The train drivers had 6.9 seconds. That was the gap between the moment they spotted the construction truck on the tracks ahead - a crane truck that had rolled down a hillside slope after its parking brake failed - and the moment Taroko Express Train No. 408 struck it at full speed just outside Qingshui Tunnel. At the velocity the train was traveling, stopping was physically impossible. The collision partially derailed the lead cars, and then the train entered the tunnel.
What followed, on the morning of April 2, 2021, was Taiwan's deadliest rail disaster in decades. Forty-nine people died - 47 passengers, the driver, and the assistant driver. Another 202 were injured. The mangled carriages, compressed by the tunnel walls as they piled into each other, trapped 72 people in wreckage that rescue workers would spend hours cutting through.
The sequence that produced the disaster began with a construction crane truck parked on a road above the railway line near the northern entrance to Qingshui Tunnel in Hualien County. The truck's driver, Lee Yi-hsiang, and his assistant had been working at a construction site adjacent to the tracks. The truck got stuck in bushes near a hairpin turn, and the two men attempted an improvised tow to free it. The method failed. The truck rolled downhill, crossed the slope, and came to rest on the railway tracks.
Neither man notified the railway of the obstruction. An earlier train had passed through the same section at 09:13 that morning without incident. A photograph taken at 09:21 showed the truck still parked on the road above. Sometime between 09:21 and 09:28, it rolled onto the tracks. At 09:28, Train No. 408 struck it. The entire window of preventable disaster lasted no more than fifteen minutes.
Car number 8, at the front of the train, took the initial impact. The collision partially derailed the train before it entered the tunnel, and then the tunnel walls did the rest. As derailed carriages scraped against the tunnel's concrete interior, they crumpled and compressed. Cars 7 and 8 sustained the worst damage and accounted for most of the fatalities. The front six carriages ended up trapped inside the tunnel, with the last car only partially inside.

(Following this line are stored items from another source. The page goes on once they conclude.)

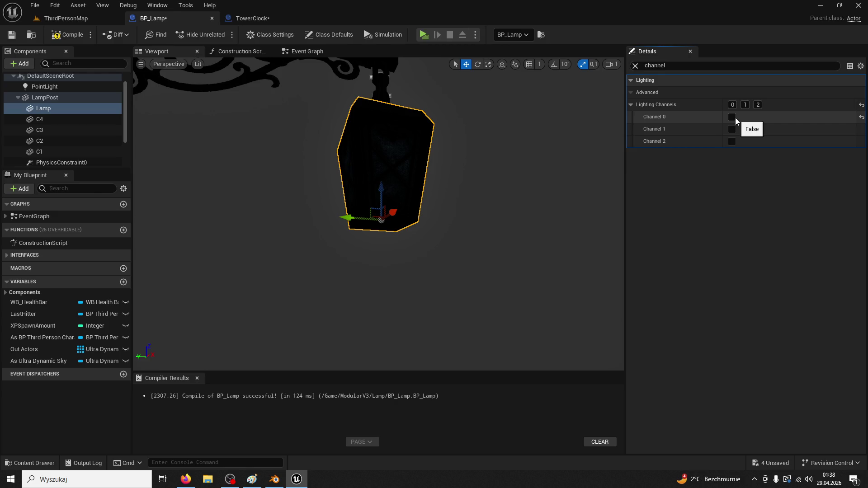
click(86, 18)
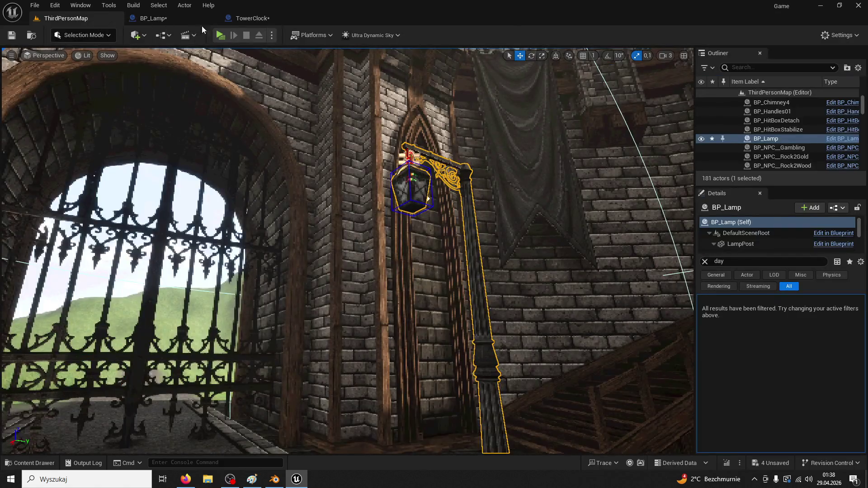
click(256, 19)
click(154, 19)
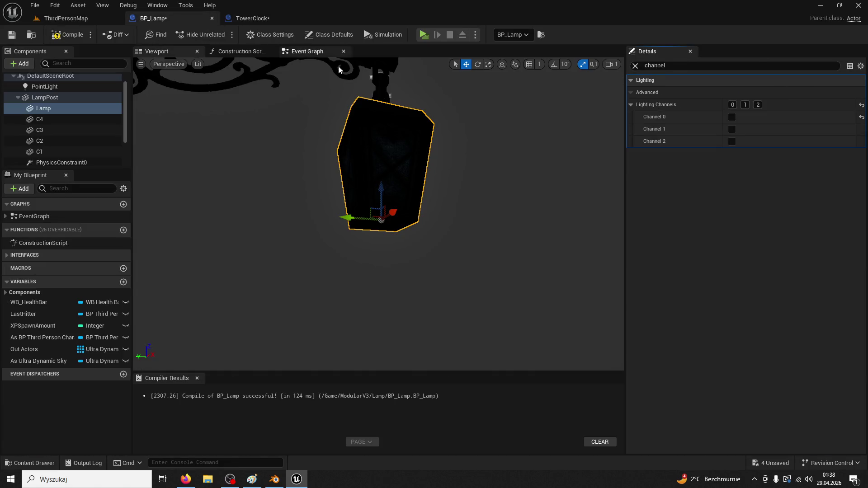
click(731, 117)
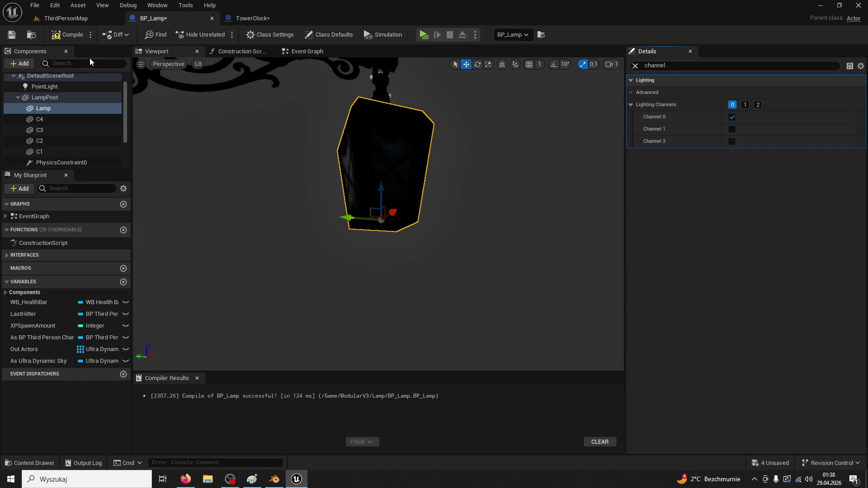
key(ctrl+z)
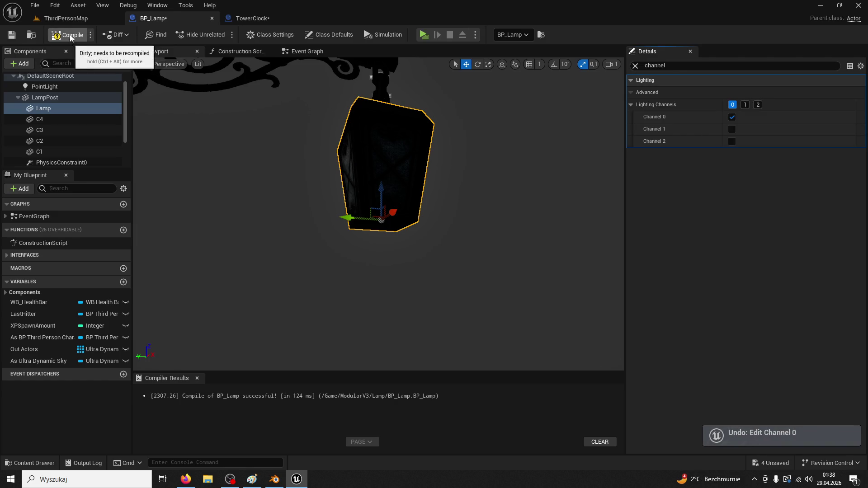
In ThirdPersonMap, select the courtyard floor Circle02 and save with Ctrl+S.
click(86, 22)
mouse_move(492, 229)
mouse_down()
mouse_move(467, 277)
mouse_move(467, 269)
mouse_move(492, 282)
mouse_up()
click(493, 283)
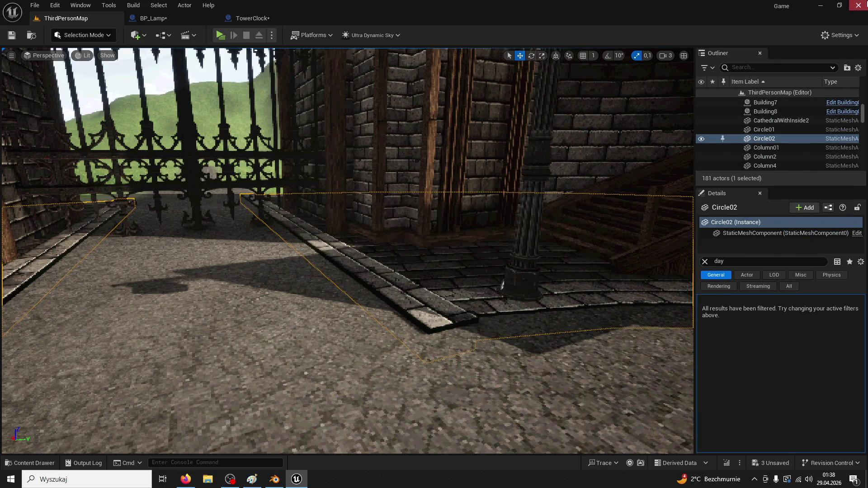
key(ctrl+s)
Save the selected changes, reopen the project from the desktop, and run a play test.
click(467, 344)
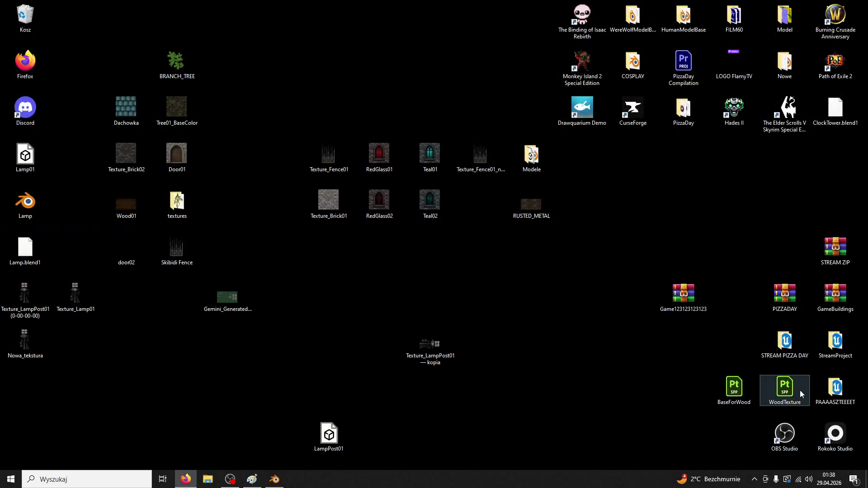
double_click(840, 384)
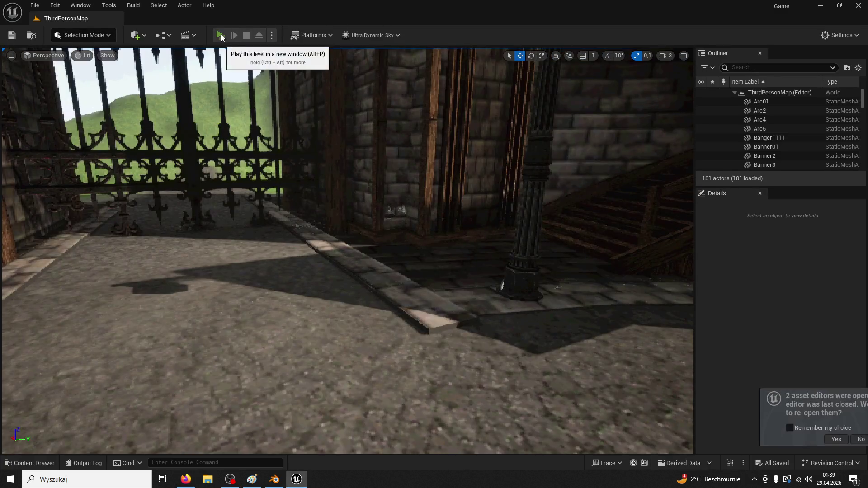
click(221, 34)
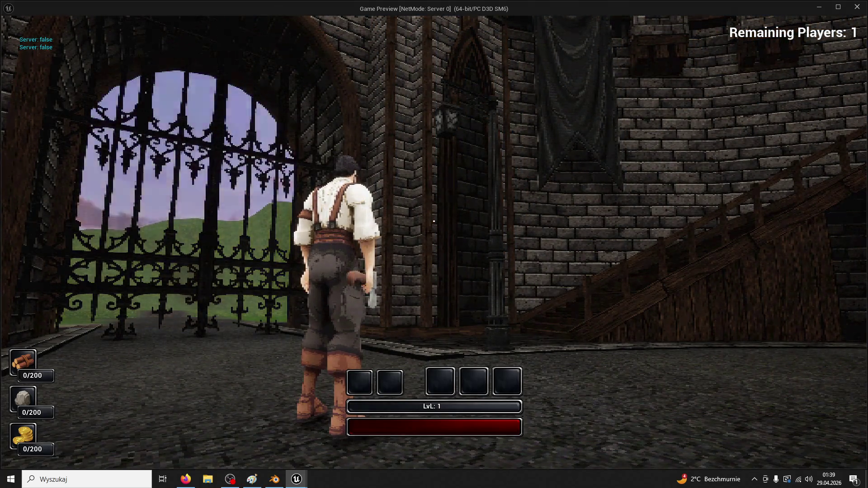
key(Escape)
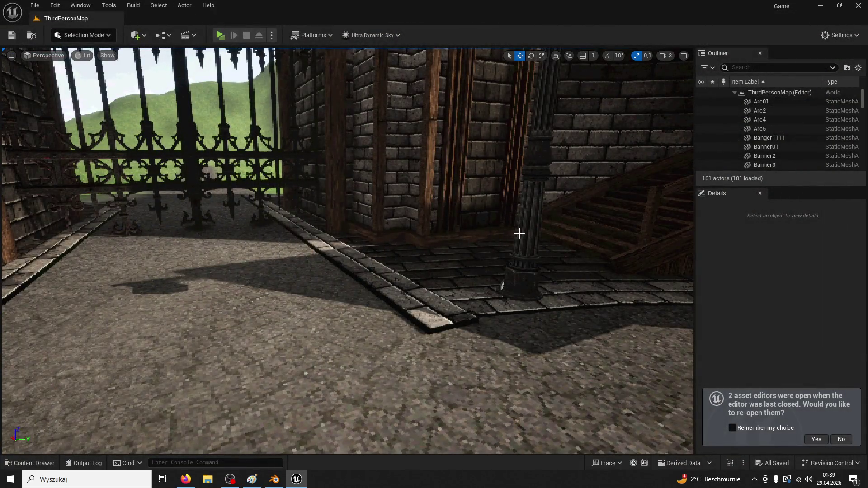
Open BP_Lamp and filter the PointLight's Details by 'channel' to review its lighting channels.
click(519, 234)
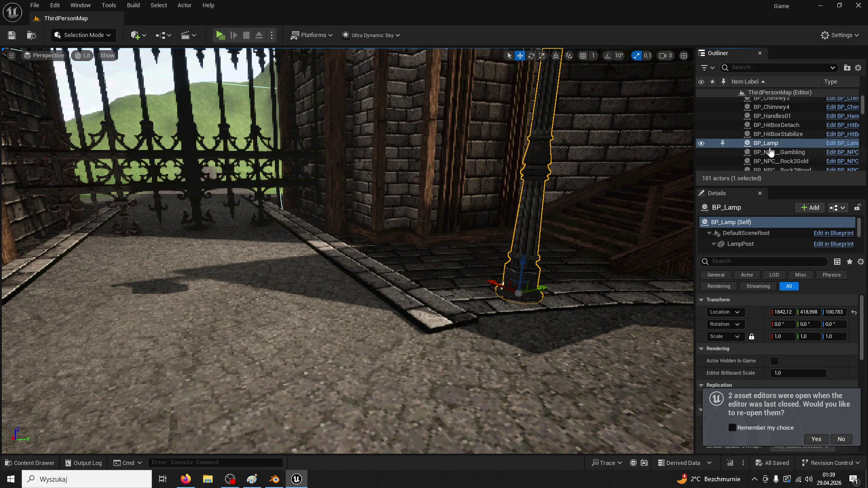
click(834, 146)
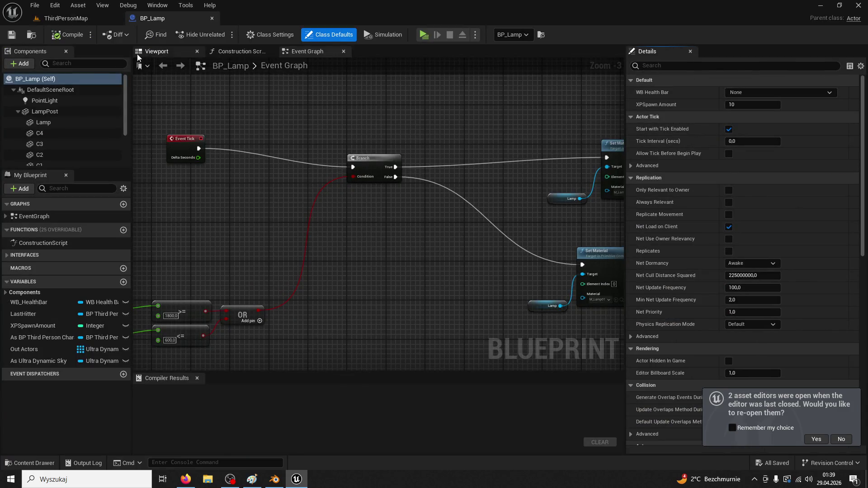
click(57, 102)
click(673, 66)
text(channel)
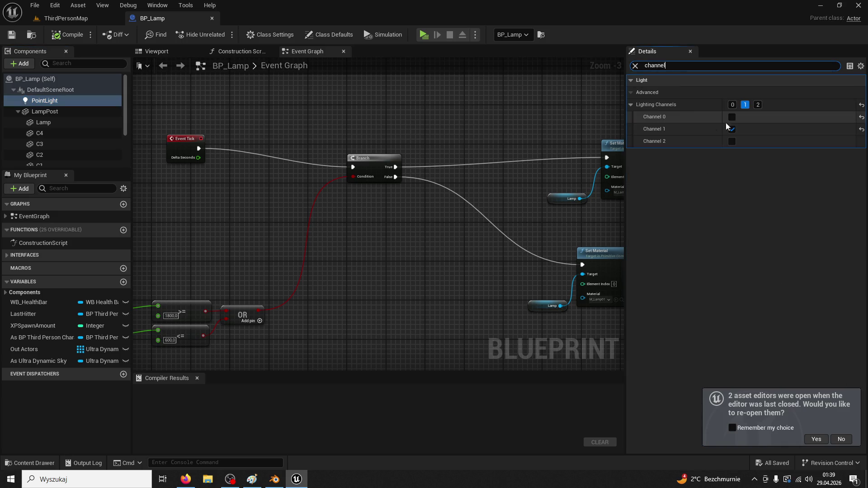
click(731, 129)
click(731, 130)
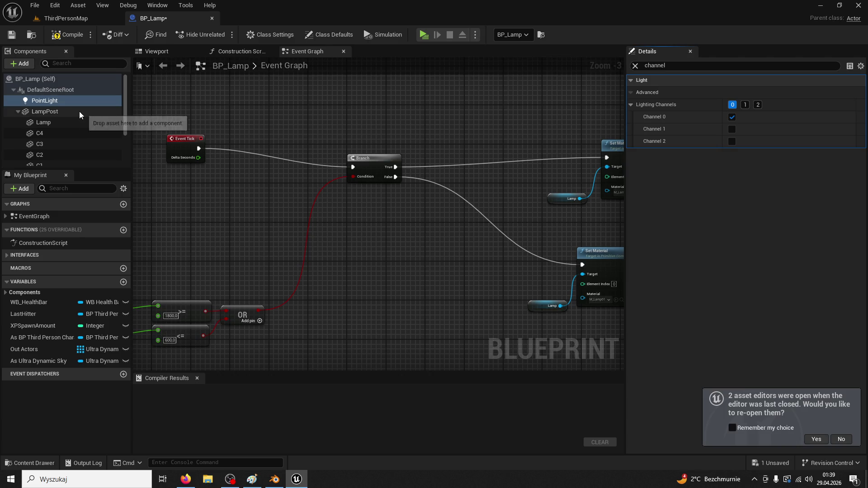
scroll(80, 112, down, 2)
scroll(74, 128, up, 2)
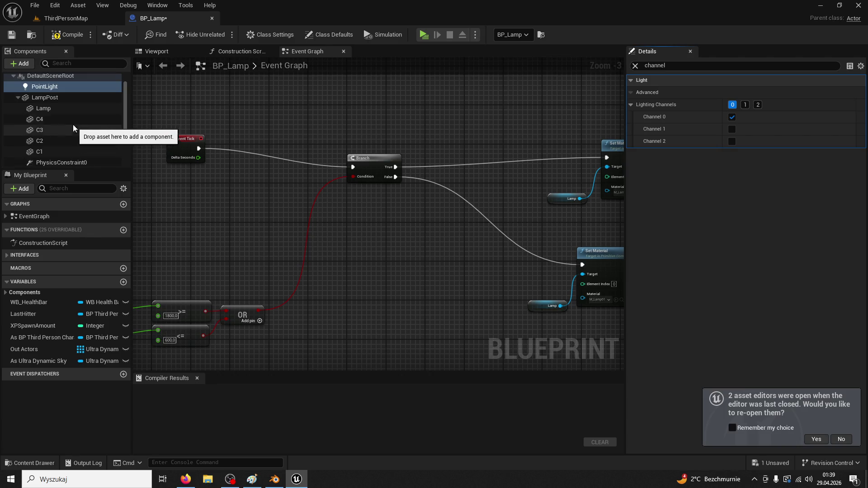
Review the Lamp mesh's channels, then compile BP_Lamp and return to ThirdPersonMap.
click(61, 108)
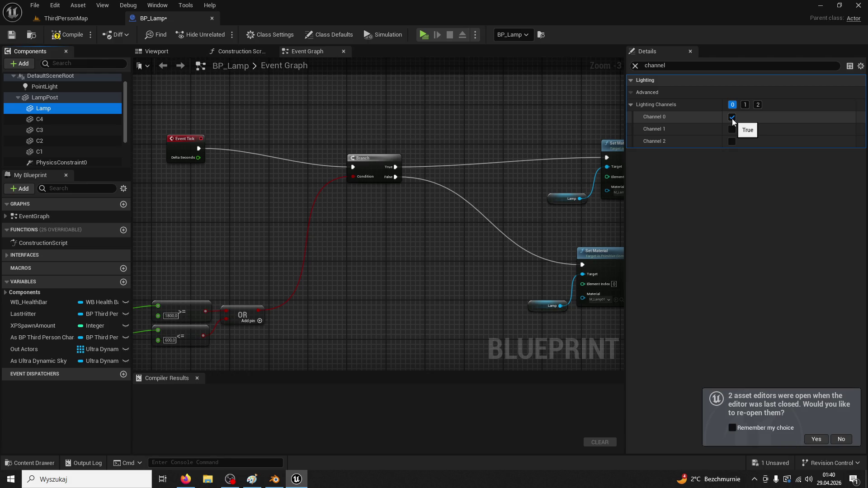
click(96, 87)
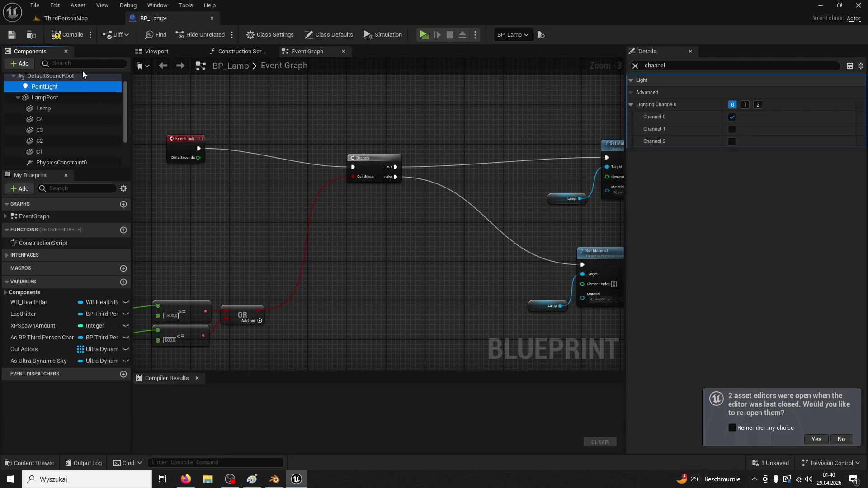
click(67, 34)
click(75, 18)
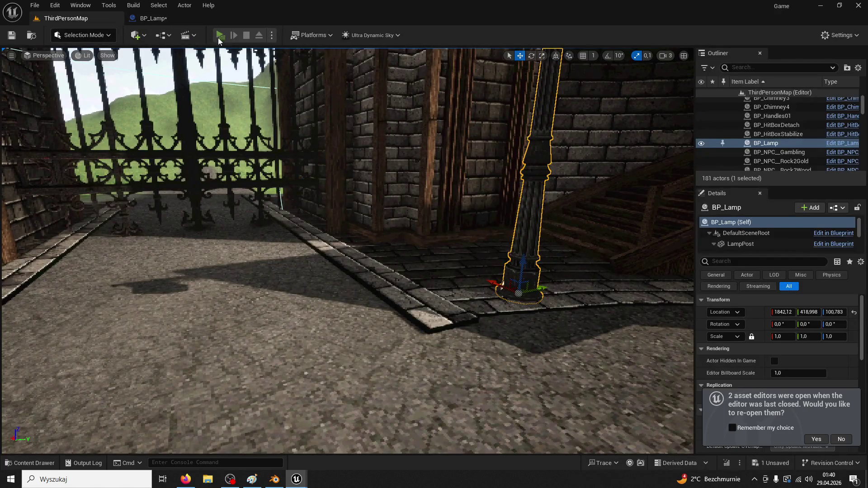
Start a play session and walk the character toward the iron gate.
click(219, 36)
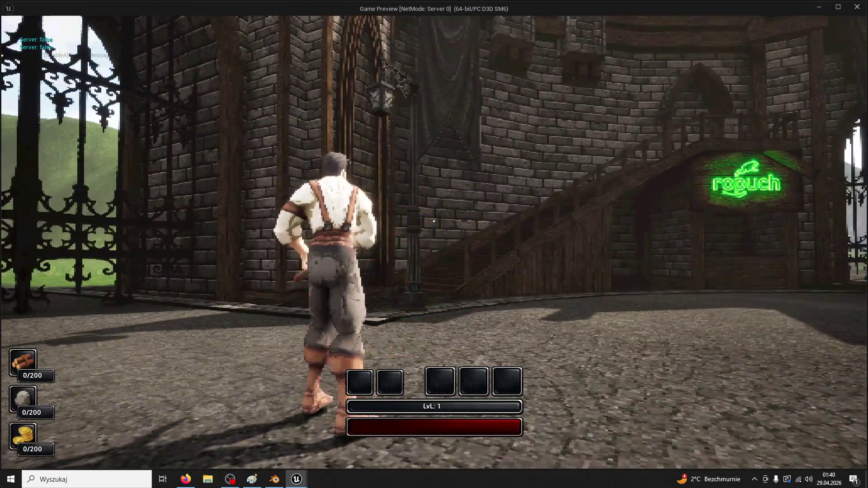
key(super)
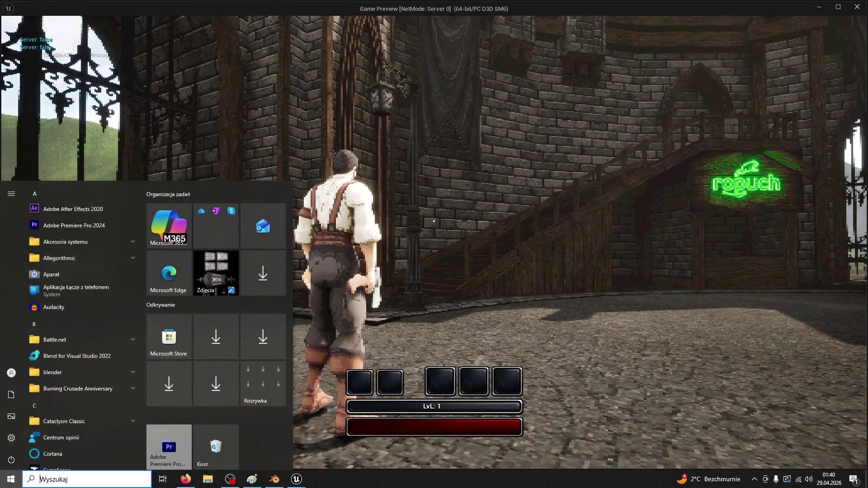
key(super)
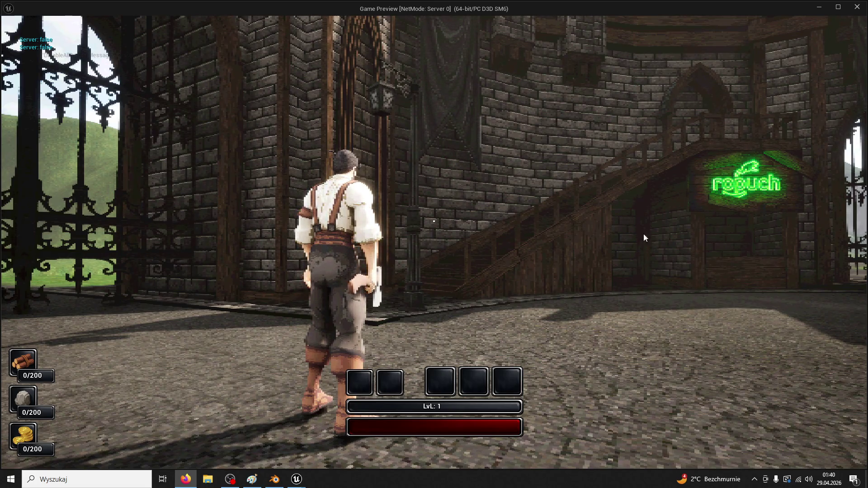
click(584, 219)
key(w)
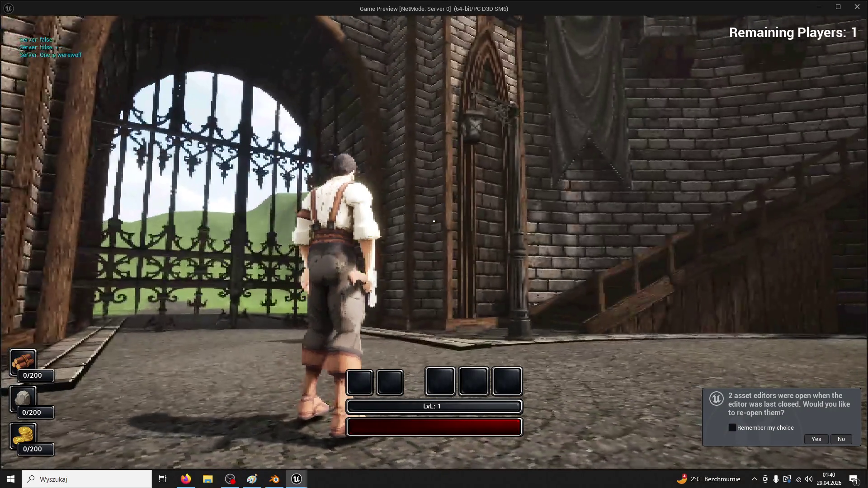
key(super)
key(Escape)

Among the 490 passengers were classes from an elementary school and a university traveling for the Tomb Sweeping Day holiday weekend. Four students died: a six-year-old kindergarten girl and three university students. Thirty-two others from the school and university groups were injured, including a teacher. More than 150 emergency personnel - search and rescue teams, military units, Coast Guard, and National Airborne Service Corps - converged on the site. Removing the fourth carriage from the tunnel took until late afternoon.
The investigation by the Taiwan Transportation Safety Board revealed a cascade of failures extending far beyond a single truck. Lee Yi-hsiang, it emerged, held a dual role that was illegal under Taiwan's Construction Industry Act: he was both the site safety manager and the owner of one of the construction companies working the project. He had concealed this conflict of interest. The construction site lacked adequate safety barriers to prevent vehicles from reaching the tracks. No surveillance cameras monitored the area.
The TTSB's findings pointed to systemic negligence. In November 2020, the board had already published a damning report on the collapse of the Nanfang'ao Bridge, another infrastructure failure linked to poor maintenance oversight. The pattern was clear: Taiwan's rapid infrastructure development had outpaced its safety inspection capacity. In 2022, Lee was sentenced to prison - initially seven years and ten months, later increased on appeal to twelve years and six months. Contractors were ordered to pay NT$23 million in compensation, and victims' families received NT$150 million from the government.
The aftermath reshaped Taiwan's approach to rail safety. Minister of Transportation Lin Chia-lung resigned. Premier Su Tseng-chang ordered inspections of all bridges and infrastructure nationwide. The Taiwan Railways Administration reviewed its procedures for contractor oversight and construction site management near active rail lines. Restrictions on standing-room tickets were considered, given that the high casualty count was partly attributable to a fully loaded holiday train.
On the first anniversary, April 2, 2022, every train in Taiwan blew its horn for thirty seconds at 09:28 - the exact moment of the derailment. The sound carried across platforms and railway crossings from Taipei to Kaohsiung, a nationwide acknowledgment of the forty-nine people who died because a truck rolled fifteen minutes before a train arrived. On the third anniversary, a memorial concert and light show was held at Taipei Main Station. The tunnel itself, part of the scenic coastal route between Yilan and Hualien, remains in service. Trains pass through it daily, at speed, as they always have.
Located at 24.22°N, 121.69°E on Taiwan's rugged eastern coast, near the northern entrance to Qingshui Tunnel along the coastal railway between Yilan and Hualien. The site sits at the base of Qingshui Cliff, where mountains rise steeply from the Pacific Ocean. From the air, the Suhua Highway and the parallel railway line are visible threading along the narrow coastal strip. Hualien Airport (RCYU) is approximately 30km to the south. Taipei Songshan Airport (RCSS/TSA) is about 100km to the northwest. The terrain is extremely steep with cliffs dropping directly to the sea; expect turbulent conditions near the mountain walls. Taroko National Park lies immediately to the south.